TEMPO.CO, Brebes - Kiai Subhan menahan tawa saat berbicara tentang pembacaan Al-Quran berlanggam Jawa, yang beberapa waktu lalu sempat menimbulkan kontroversi di kalangan para ulama. “Yang semestinya diributkan itu baca Al-Quran yang tidak ikhlas,” kata pengasuh Pondok Pesantren Assalafiyah, Desa Luwungragi, Kecamatan Bulakamba, Kabupaten Brebes, itu pada Kamis lalu.

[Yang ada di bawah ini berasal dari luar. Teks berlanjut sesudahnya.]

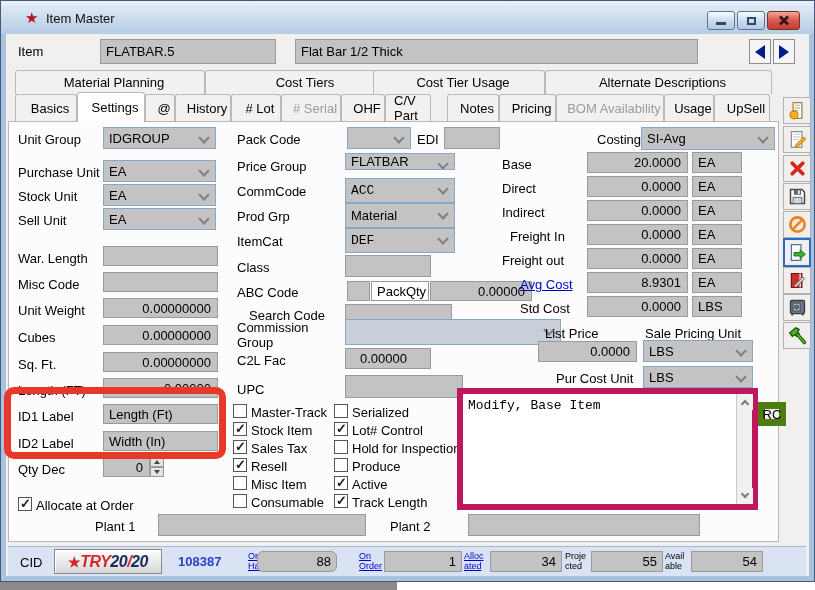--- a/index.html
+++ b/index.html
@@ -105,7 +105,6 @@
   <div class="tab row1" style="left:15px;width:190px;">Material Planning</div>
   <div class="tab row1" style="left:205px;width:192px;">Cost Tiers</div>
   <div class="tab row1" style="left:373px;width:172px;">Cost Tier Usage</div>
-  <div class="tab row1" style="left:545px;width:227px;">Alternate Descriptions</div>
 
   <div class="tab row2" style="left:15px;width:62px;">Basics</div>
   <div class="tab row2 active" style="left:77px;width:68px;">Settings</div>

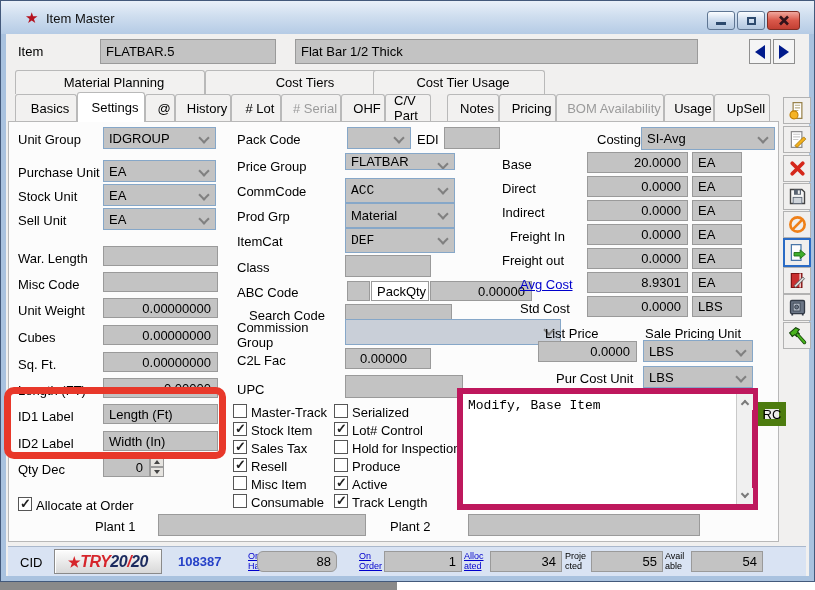--- a/index.html
+++ b/index.html
@@ -234,7 +234,7 @@
   <div class="lbl" style="left:502px;top:205px;">Indirect</div>
   <div class="fld num" style="left:587px;top:200px;width:101px;height:21px;">0.0000</div>
   <div class="fld" style="left:692px;top:200px;width:50px;height:21px;">EA</div>
-  <div class="lbl" style="left:502px;top:229px;margin-left:8px;">Freight In</div>
+  <div class="lbl" style="left:502px;top:229px;">Freight In</div>
   <div class="fld num" style="left:587px;top:224px;width:101px;height:21px;">0.0000</div>
   <div class="fld" style="left:692px;top:224px;width:50px;height:21px;">EA</div>
   <div class="lbl" style="left:502px;top:253px;">Freight out</div>

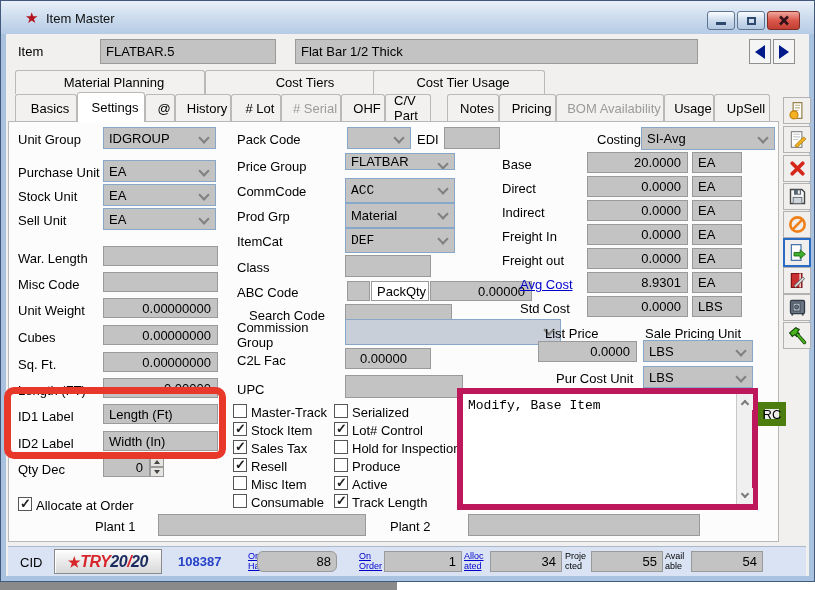--- a/index.html
+++ b/index.html
@@ -47,7 +47,7 @@
     display:flex; align-items:center; justify-content:center; }
   .toolbtn.selected { border:2px solid #2a6bc5; }
   .toolbtn svg { width:21px; height:21px; }
-  .notes { position:absolute; left:457px; top:388px; width:301px; height:122px; background:#ffffff; border:6px solid #be185d; }
+  .notes { position:absolute; left:457px; top:388px; width:301px; height:122px; background:#5eead4; border:2px solid #be185d; }
   .notes-text { position:absolute; left:5px; top:4px; right:20px; font-family:"Liberation Mono",monospace; font-size:13px; color:#000; }
   .vscroll { position:absolute; right:0; top:0; width:16px; height:100%; background:#f0f0f0; border-left:1px solid #c9c9c9; }
   .varrow { position:absolute; left:0; width:16px; height:16px; background:#f0f0f0; display:flex; align-items:center; justify-content:center; }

Membaca Al-Quran tidak ikhlas itu, kata Subhan, adalah membaca tapi mengharapkan imbalan uang atau memenangi lomba di acara televisi. Subhan tidak sekadar mengumbar pernyataan demi popularitas. Kiai 59 tahun yang mengasuh ribuan santri dari berbagai daerah ini memang dikenal sebagai ulama gratisan.
Ihwal pembacaan Al-Quran dengan langgam Jawa, menurut Subhan, tidak ada masalah. “Selama tidak menabrak aturan tajwid, itu sah-sah saja,” katanya. Upaya “menjawakan” Al-Quran sudah terjadi sejak awal abad ke-20. Pelopornya tak lain adalah Raden Ajeng Kartini, anak Bupati Jepara, pada akhir abad ke-19. Kartini adalah salah satu murid Kiai Sholeh Darat di Semarang.
Karena kesulitan mempelajari agama Islam dengan bahasa Arab, Subhan menceritakan, Kartini meminta Kiai Sholeh Darat menafsirkan Al-Quran menggunakan bahasa Jawa. “Penafsiran Al-Quran dengan bahasa Jawa ini juga mengilhami Kartini menulis Habis Gelap Terbitlah Terang,” ucapnya.
Subhan mencontohkan, Al-Quran langgam Jawa itu misalnya kata bismillah menjadi kelawan nyebut namane Allah (dengan menyebut nama Allah). Arrohman menjadi ingkang welas asih (yang maha pengasih). “Al-Quran itu bisa dipahami dengan bahasa apa saja,” ujarnya.
Dituturkan Subhan, semasa kecil dia juga diajari Kiai Sanusi asal Kecamatan Ciwaringin, Kabupaten Cirebon, Jawa Barat, menggunakan syair-syair Jawa. Syair tersebut digubah dari kitab-kitab kuning tentang fikih yang aslinya ditulis dengan bahasa Arab “gundul” (tanpa harakat). Sampai kini dia masih terngiang-ngiang ajaran Kiai Sanusi. Menurut dia, belajar agama tidak melulu harus dengan bahasa Arab atau mengaji dengan langgam gaya Mesir atau Turki.